[Material for this task]
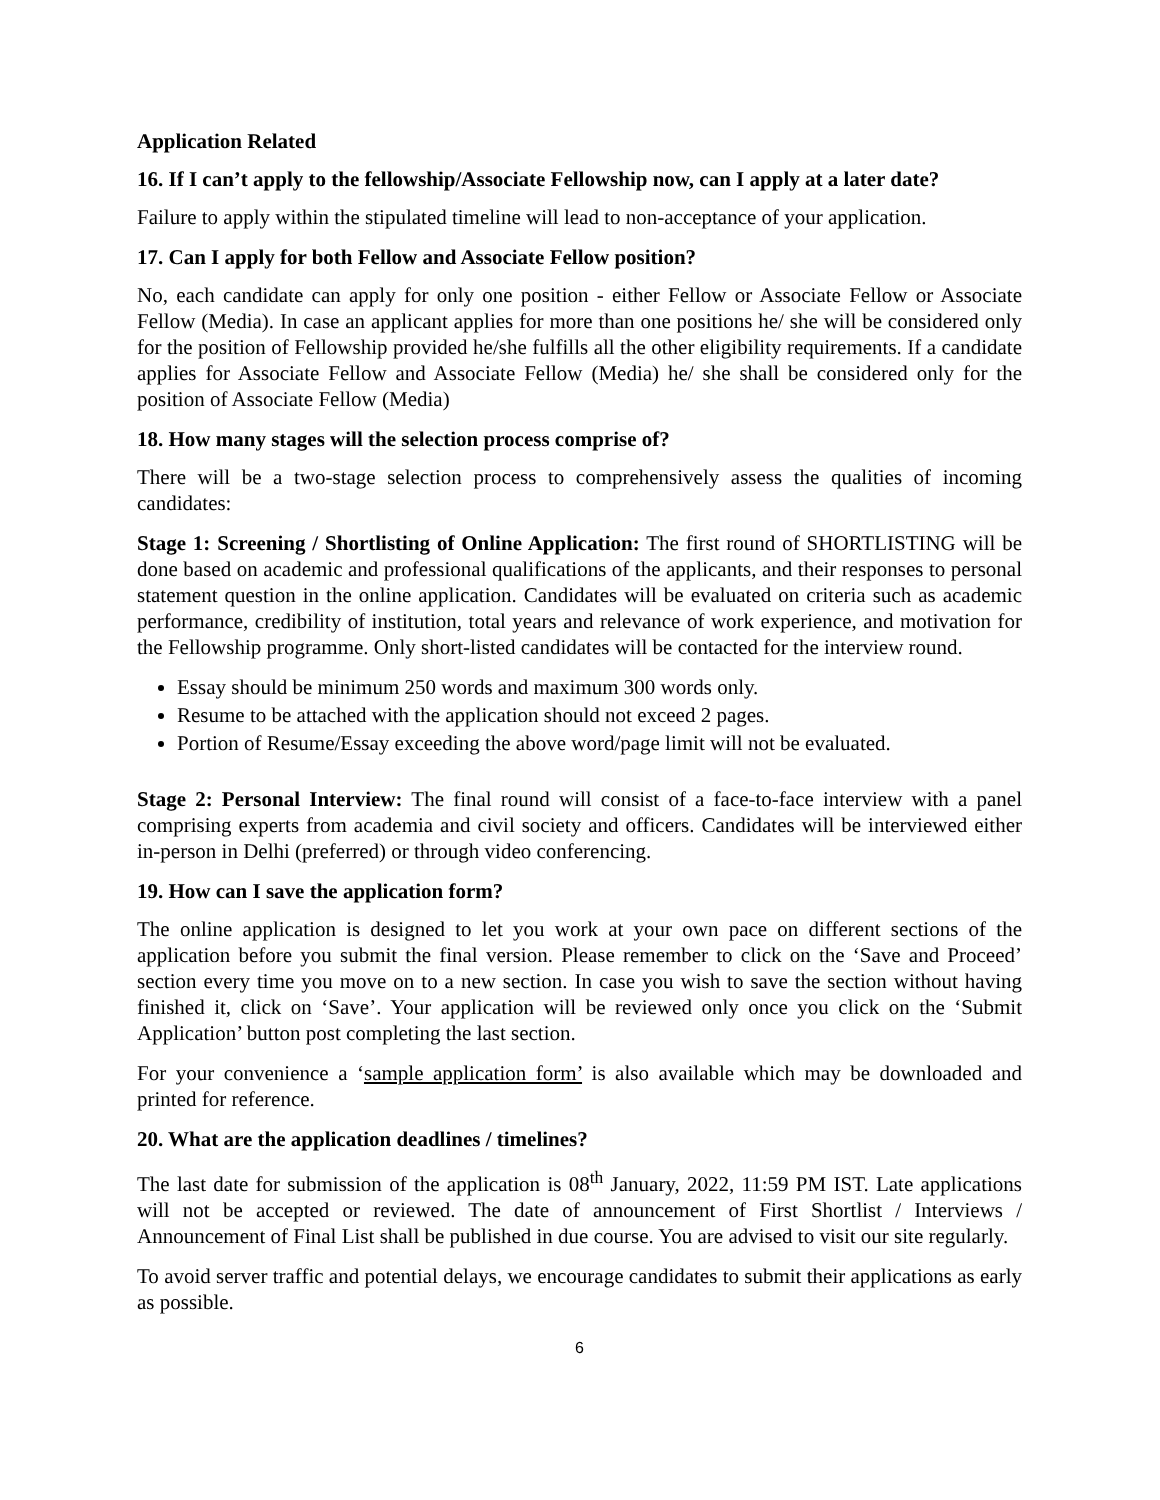Application Related
16. If I can’t apply to the fellowship/Associate Fellowship now, can I apply at a later date?
Failure to apply within the stipulated timeline will lead to non-acceptance of your application.
17. Can I apply for both Fellow and Associate Fellow position?
No, each candidate can apply for only one position - either Fellow or Associate Fellow or Associate Fellow (Media). In case an applicant applies for more than one positions he/ she will be considered only for the position of Fellowship provided he/she fulfills all the other eligibility requirements. If a candidate applies for Associate Fellow and Associate Fellow (Media) he/ she shall be considered only for the position of Associate Fellow (Media)
18. How many stages will the selection process comprise of?
There will be a two-stage selection process to comprehensively assess the qualities of incoming candidates:
Stage 1: Screening / Shortlisting of Online Application: The first round of SHORTLISTING will be done based on academic and professional qualifications of the applicants, and their responses to personal statement question in the online application. Candidates will be evaluated on criteria such as academic performance, credibility of institution, total years and relevance of work experience, and motivation for the Fellowship programme. Only short-listed candidates will be contacted for the interview round.
Essay should be minimum 250 words and maximum 300 words only.
Resume to be attached with the application should not exceed 2 pages.
Portion of Resume/Essay exceeding the above word/page limit will not be evaluated.
Stage 2: Personal Interview: The final round will consist of a face-to-face interview with a panel comprising experts from academia and civil society and officers. Candidates will be interviewed either in-person in Delhi (preferred) or through video conferencing.
19. How can I save the application form?
The online application is designed to let you work at your own pace on different sections of the application before you submit the final version. Please remember to click on the ‘Save and Proceed’ section every time you move on to a new section. In case you wish to save the section without having finished it, click on ‘Save’. Your application will be reviewed only once you click on the ‘Submit Application’ button post completing the last section.
For your convenience a ‘sample application form’ is also available which may be downloaded and printed for reference.
20. What are the application deadlines / timelines?
The last date for submission of the application is 08<sup>th</sup> January, 2022, 11:59 PM IST. Late applications will not be accepted or reviewed. The date of announcement of First Shortlist / Interviews / Announcement of Final List shall be published in due course. You are advised to visit our site regularly.
To avoid server traffic and potential delays, we encourage candidates to submit their applications as early as possible.
6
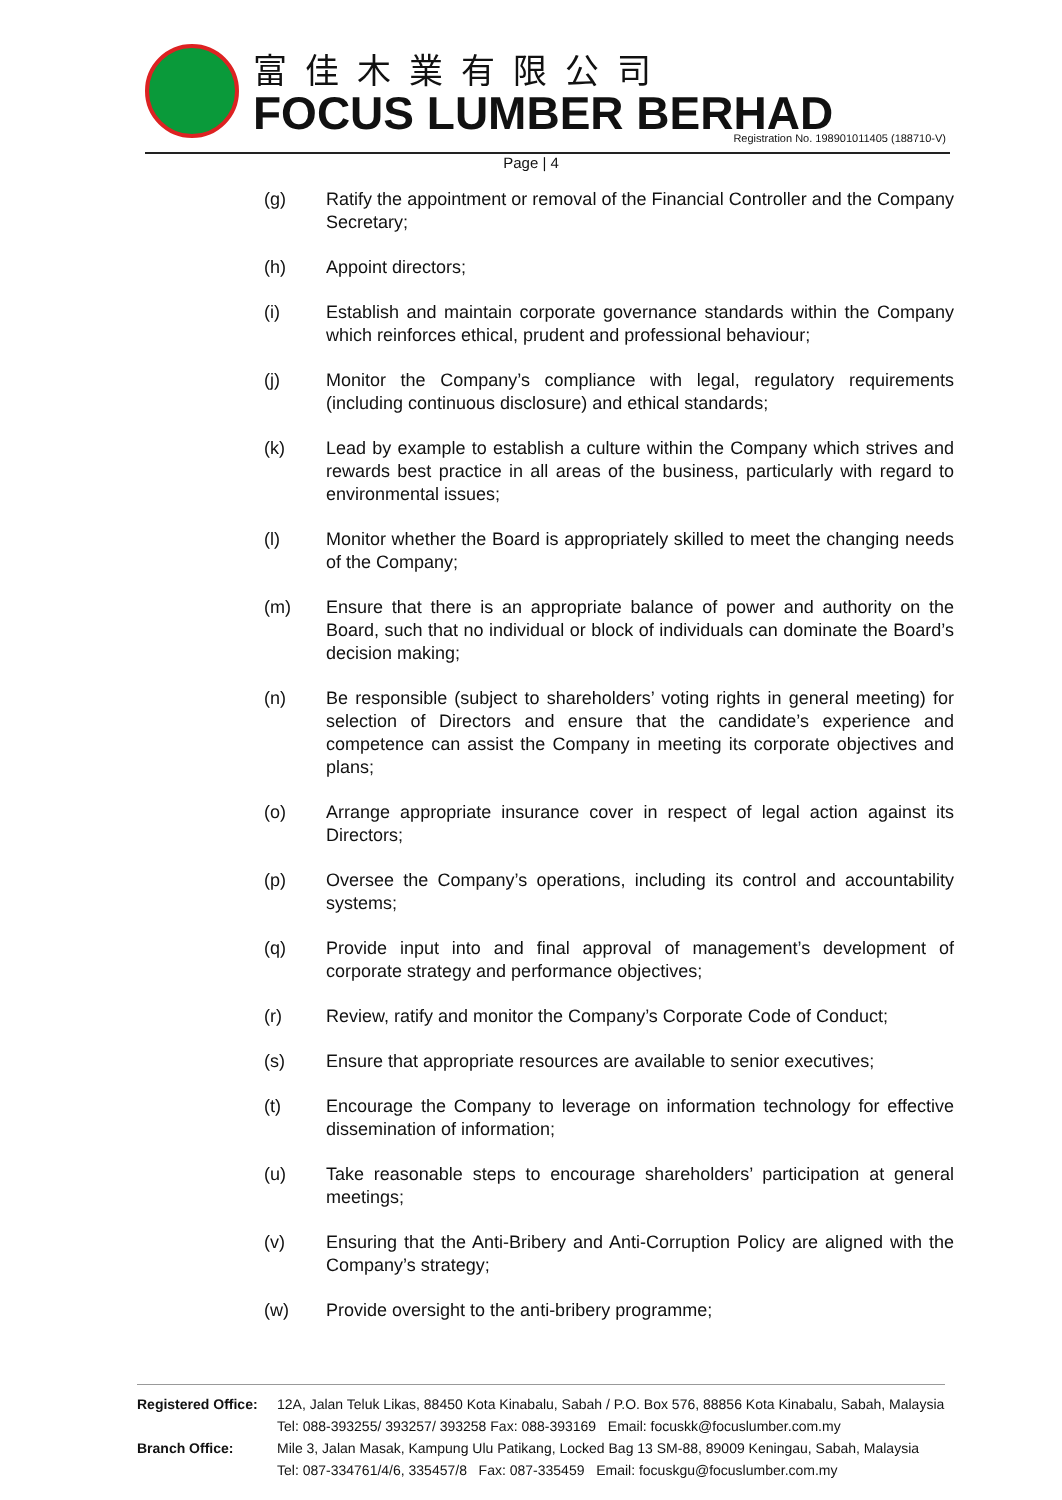富佳木業有限公司
FOCUS LUMBER BERHAD
Registration No. 198901011405 (188710-V)
Page | 4
(g) Ratify the appointment or removal of the Financial Controller and the Company Secretary;
(h) Appoint directors;
(i) Establish and maintain corporate governance standards within the Company which reinforces ethical, prudent and professional behaviour;
(j) Monitor the Company’s compliance with legal, regulatory requirements (including continuous disclosure) and ethical standards;
(k) Lead by example to establish a culture within the Company which strives and rewards best practice in all areas of the business, particularly with regard to environmental issues;
(l) Monitor whether the Board is appropriately skilled to meet the changing needs of the Company;
(m) Ensure that there is an appropriate balance of power and authority on the Board, such that no individual or block of individuals can dominate the Board’s decision making;
(n) Be responsible (subject to shareholders’ voting rights in general meeting) for selection of Directors and ensure that the candidate’s experience and competence can assist the Company in meeting its corporate objectives and plans;
(o) Arrange appropriate insurance cover in respect of legal action against its Directors;
(p) Oversee the Company’s operations, including its control and accountability systems;
(q) Provide input into and final approval of management’s development of corporate strategy and performance objectives;
(r) Review, ratify and monitor the Company’s Corporate Code of Conduct;
(s) Ensure that appropriate resources are available to senior executives;
(t) Encourage the Company to leverage on information technology for effective dissemination of information;
(u) Take reasonable steps to encourage shareholders’ participation at general meetings;
(v) Ensuring that the Anti-Bribery and Anti-Corruption Policy are aligned with the Company’s strategy;
(w) Provide oversight to the anti-bribery programme;
Registered Office: 12A, Jalan Teluk Likas, 88450 Kota Kinabalu, Sabah / P.O. Box 576, 88856 Kota Kinabalu, Sabah, Malaysia
Tel: 088-393255/ 393257/ 393258 Fax: 088-393169 Email: focuskk@focuslumber.com.my
Branch Office: Mile 3, Jalan Masak, Kampung Ulu Patikang, Locked Bag 13 SM-88, 89009 Keningau, Sabah, Malaysia
Tel: 087-334761/4/6, 335457/8 Fax: 087-335459 Email: focuskgu@focuslumber.com.my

[Task objective] Each line from the start of the entries to the line holding "There will be" is to be given again exactly, both ends included, and each picture is to be left out.

[Reply]
Application Related
16. If I can’t apply to the fellowship/Associate Fellowship now, can I apply at a later date?
Failure to apply within the stipulated timeline will lead to non-acceptance of your application.
17. Can I apply for both Fellow and Associate Fellow position?
No, each candidate can apply for only one position - either Fellow or Associate Fellow or Associate Fellow (Media). In case an applicant applies for more than one positions he/ she will be considered only for the position of Fellowship provided he/she fulfills all the other eligibility requirements. If a candidate applies for Associate Fellow and Associate Fellow (Media) he/ she shall be considered only for the position of Associate Fellow (Media)
18. How many stages will the selection process comprise of?
There will be a two-stage selection process to comprehensively assess the qualities of incoming candidates:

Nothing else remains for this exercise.